Fine-tune dbrx-instruct on a single VM with 8 H100s
hosseinsarshar opened this issue · 1 comments
hosseinsarshar commented
I'm trying to fine-tune dbrx on a single machine with 8 H100 gpus. I keep getting OOM error with different configurations, I wonder if this is even doable.
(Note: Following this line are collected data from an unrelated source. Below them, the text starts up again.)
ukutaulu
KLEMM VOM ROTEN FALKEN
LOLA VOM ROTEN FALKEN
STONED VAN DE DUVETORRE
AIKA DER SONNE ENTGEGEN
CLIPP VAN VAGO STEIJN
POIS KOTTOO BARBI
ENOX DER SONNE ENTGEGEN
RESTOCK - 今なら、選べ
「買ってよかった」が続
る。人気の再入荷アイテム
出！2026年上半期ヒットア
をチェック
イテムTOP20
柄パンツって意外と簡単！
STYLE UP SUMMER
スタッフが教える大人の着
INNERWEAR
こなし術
I see a note that suggests 64x80 GPUs, but I wonder if there are ways to do it with 8X80 GB gpus.
Thanks
hosseinsarshar commented
Some other info about my job:
My config:
# Note: This requires ~64x80GB GPUs
max_seq_len: 64
icl_seq_len: 64
# Run Name
run_name: # If left blank, will be read from env var $RUN_NAME
# Model
model:
name: hf_causal_lm
pretrained: true
init_device: mixed
use_auth_token: true
config_overrides: {}
use_flash_attention_2: true
pretrained_model_name_or_path: databricks/dbrx-instruct
# Tokenizer
tokenizer:
name: databricks/dbrx-instruct
kwargs:
model_max_length: ${max_seq_len}
trust_remote_code: true
# Dataloaders
train_loader:
name: finetuning
dataset:
split: train
hf_name: mosaicml/dolly_hhrlhf
shuffle: true
max_seq_len: ${max_seq_len}
eos_token_id: 0
packing_ratio: auto
allow_pad_trimming: false
decoder_only_format: true
drop_last: true
pin_memory: true
num_workers: 8
prefetch_factor: 2
persistent_workers: true
eval_loader:
name: finetuning
dataset:
split: test
hf_name: mosaicml/dolly_hhrlhf
shuffle: false
max_seq_len: ${max_seq_len}
packing_ratio: null
allow_pad_trimming: false
decoder_only_format: true
drop_last: true
pin_memory: true
num_workers: 8
prefetch_factor: 2
persistent_workers: true
# Optimization
optimizer:
lr: 0.000001
name: decoupled_lionw
betas:
- 0.9
- 0.95
weight_decay: 1.0e-06
scheduler:
name: cosine_with_warmup
alpha_f: 0
t_warmup: 0.02dur
algorithms:
gradient_clipping:
clipping_type: norm
clipping_threshold: 1
max_duration: 2ep
eval_interval: 1ep
global_train_batch_size: 8
eval_first: false
# eval_subset_num_batches: -1
# System
seed: 17
device_train_microbatch_size: 1
device_eval_batch_size: 1
precision: amp_bf16
autoresume: true
dist_timeout: 3600
expandable_segments: true
# FSDP
fsdp_config:
mixed_precision: PURE
state_dict_type: sharded
limit_all_gathers: true
sharding_strategy: FULL_SHARD
activation_cpu_offload: false
activation_checkpointing: true
activation_checkpointing_reentrant: false
# Logging
progress_bar: false
log_to_console: true
console_log_interval: 1ba
# Callbacks
callbacks:
lr_monitor: {}
speed_monitor:
window_size: 1
memory_monitor: {}
hf_checkpointer:
overwrite: true
precision: bfloat16
save_folder: ./{run_name}/checkpoints
save_interval: 1dur
runtime_estimator: {}
composer train/train.py \
train/yamls/finetune/dbrx-full-ft.yaml \
data_local=/home/.../dbrx-asset/c4/large \
train_loader.dataset.split=train \
eval_loader.dataset.split=test \
max_duration=10ba \
eval_interval=0 \
save_folder=/home/.../dbrx-asset/dbrx-asset